A year ago at this time, Conforto was thrilled to merely be hitting off a tee, and yet he beat his projected May 1 return date by nearly a month.
In retrospect, that probably wasn’t a good idea, as Conforto batted .216 for the first half, with a .710 OPS (though he did hit 11 homers). You won’t see that again from him, not after moving back into his cage in the Pacific Northwest for the winter with a sturdy shoulder and a fully refined swing. The scars remain but only serve as motivation, a reminder of everything Conforto has overcome and a foundation for better days ahead.
“I don’t put any extra pressure on myself this season,” he said. “I think if I stay healthy, I’ll be just fine.
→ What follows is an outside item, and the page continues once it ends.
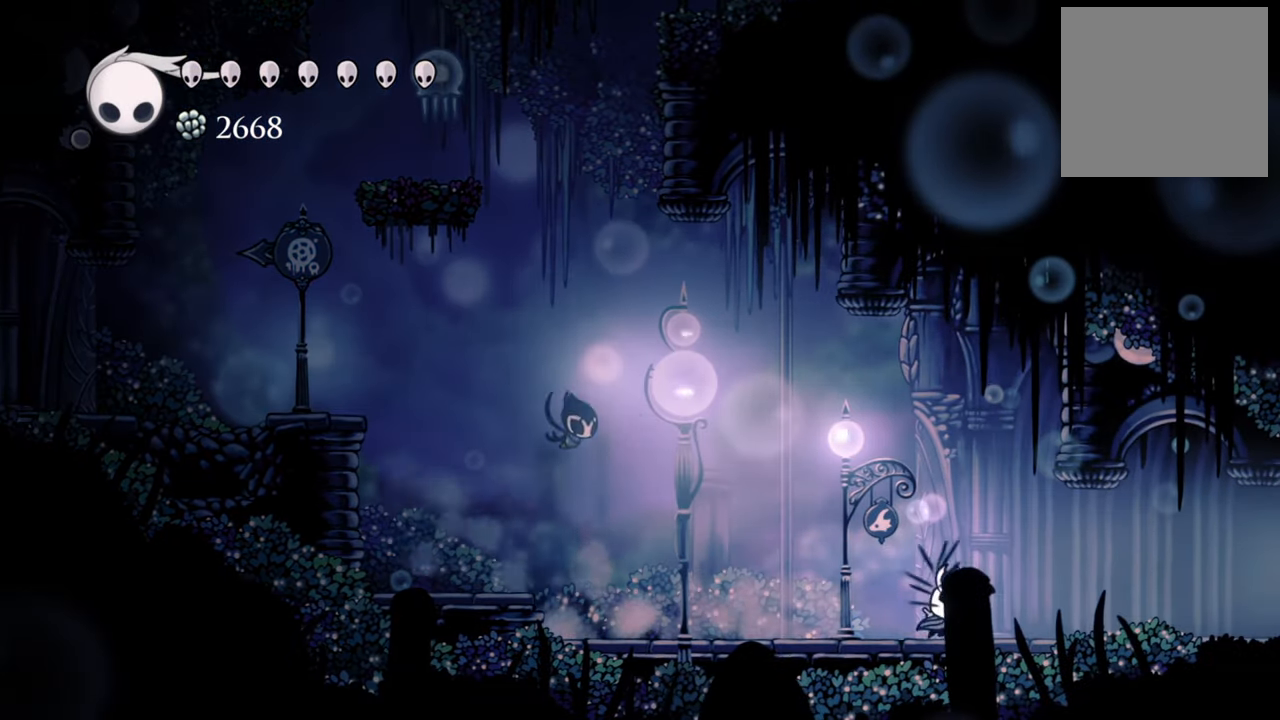
{"buttons": ["A", "DPAD_RIGHT"], "events": [[460, "A", "down"]]}
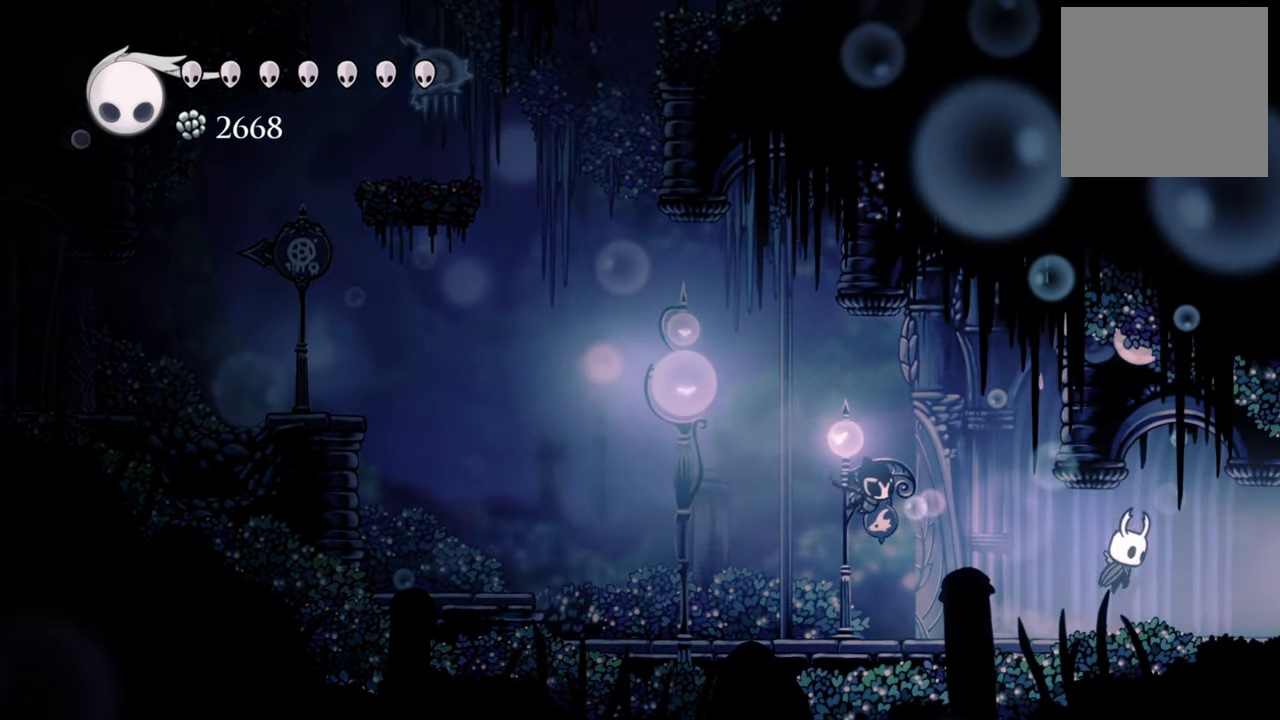
{"buttons": ["DPAD_RIGHT"], "events": [[140, "A", "up"], [280, "R2", "down"], [500, "R2", "up"]]}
I played 153 games last season, and that tells me that even when I’m not at my best, if I stay on the field, the numbers are going to come. They weren’t what I wanted them to be, but if I stay healthy, the production is going to be there.”
The Mets are anxious to see what could be. Is that first 30-100 season on the horizon?
When those numbers were tossed out to Conforto, he smiled.
“I don’t want to lie,” he said. “You think about what your capabilities are.”
This year, it’s all about the ceiling for Conforto. After picking himself up, multiple times, from the floor.